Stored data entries
********

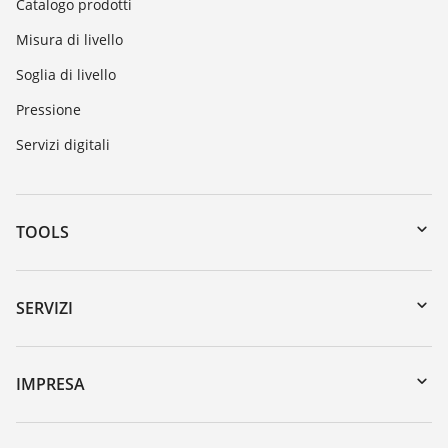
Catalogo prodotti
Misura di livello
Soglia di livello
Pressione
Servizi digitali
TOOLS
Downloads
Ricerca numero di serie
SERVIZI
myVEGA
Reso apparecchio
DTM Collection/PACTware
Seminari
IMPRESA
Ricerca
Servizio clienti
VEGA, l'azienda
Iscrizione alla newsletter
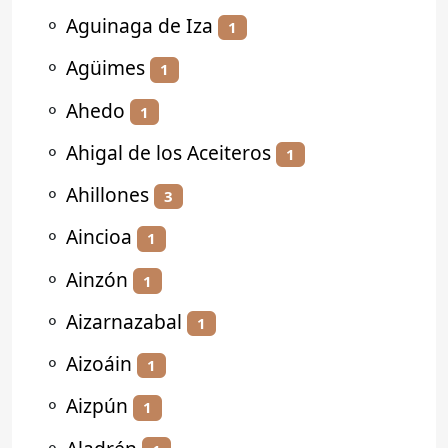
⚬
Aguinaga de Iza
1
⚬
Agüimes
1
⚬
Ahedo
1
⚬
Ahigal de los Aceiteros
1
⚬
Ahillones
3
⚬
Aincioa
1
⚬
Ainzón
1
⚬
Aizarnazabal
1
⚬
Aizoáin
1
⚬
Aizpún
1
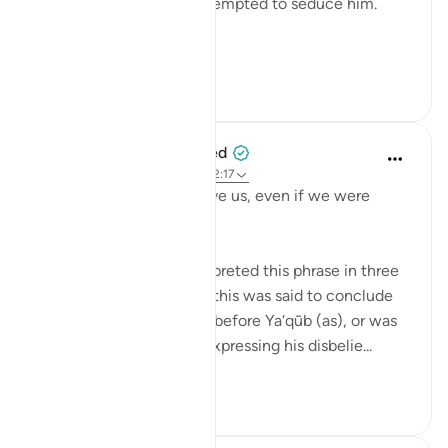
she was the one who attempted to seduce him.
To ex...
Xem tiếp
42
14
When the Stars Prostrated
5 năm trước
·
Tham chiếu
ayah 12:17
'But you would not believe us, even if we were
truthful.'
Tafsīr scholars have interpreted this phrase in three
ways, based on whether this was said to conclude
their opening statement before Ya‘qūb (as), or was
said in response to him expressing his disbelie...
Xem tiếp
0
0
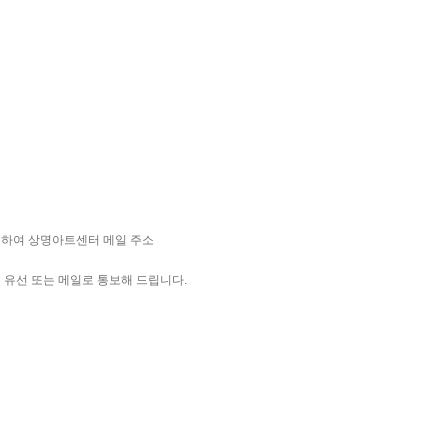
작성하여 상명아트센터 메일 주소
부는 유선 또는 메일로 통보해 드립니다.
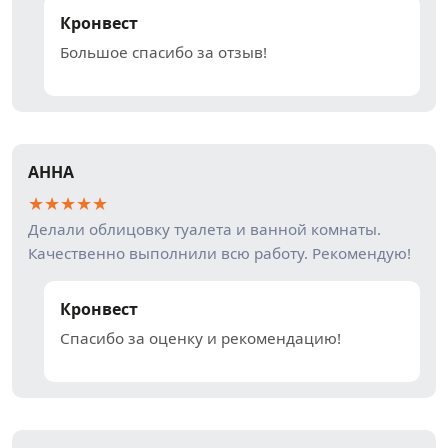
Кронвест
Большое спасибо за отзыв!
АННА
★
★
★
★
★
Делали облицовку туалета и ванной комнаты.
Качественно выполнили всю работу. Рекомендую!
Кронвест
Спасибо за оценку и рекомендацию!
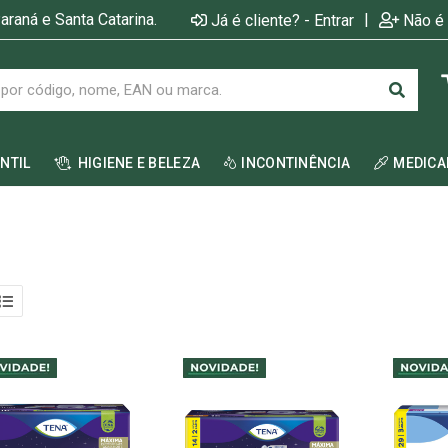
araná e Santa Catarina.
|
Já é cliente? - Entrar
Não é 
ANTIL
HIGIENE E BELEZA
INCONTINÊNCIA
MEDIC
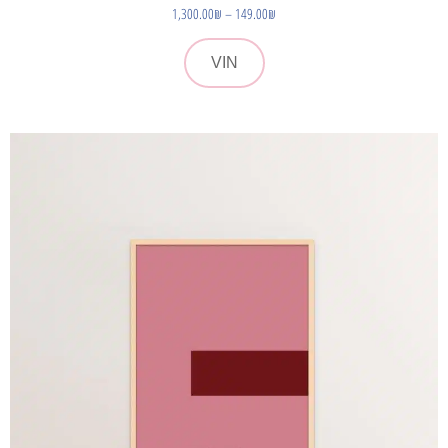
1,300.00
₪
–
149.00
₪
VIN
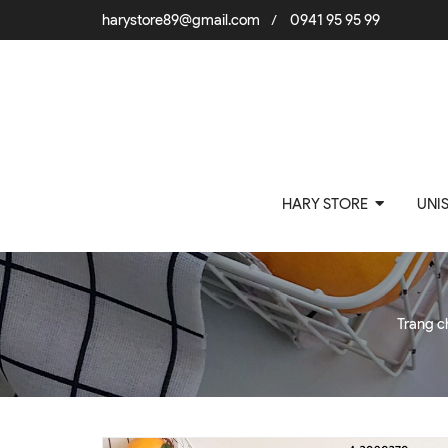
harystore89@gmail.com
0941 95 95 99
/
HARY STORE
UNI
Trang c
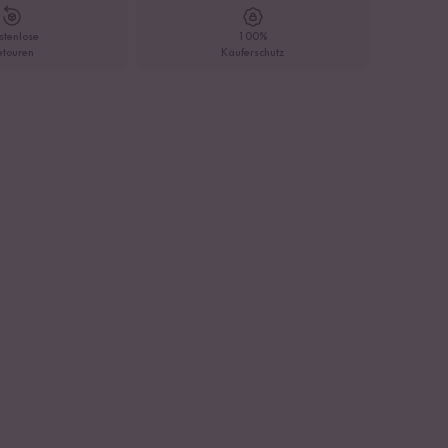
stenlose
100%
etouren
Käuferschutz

********

- **What to produce**
Report every line in the data above in which the word "said" appears.

- **Worked solution**
ways, based on whether this was said to conclude
said in response to him expressing his disbelie...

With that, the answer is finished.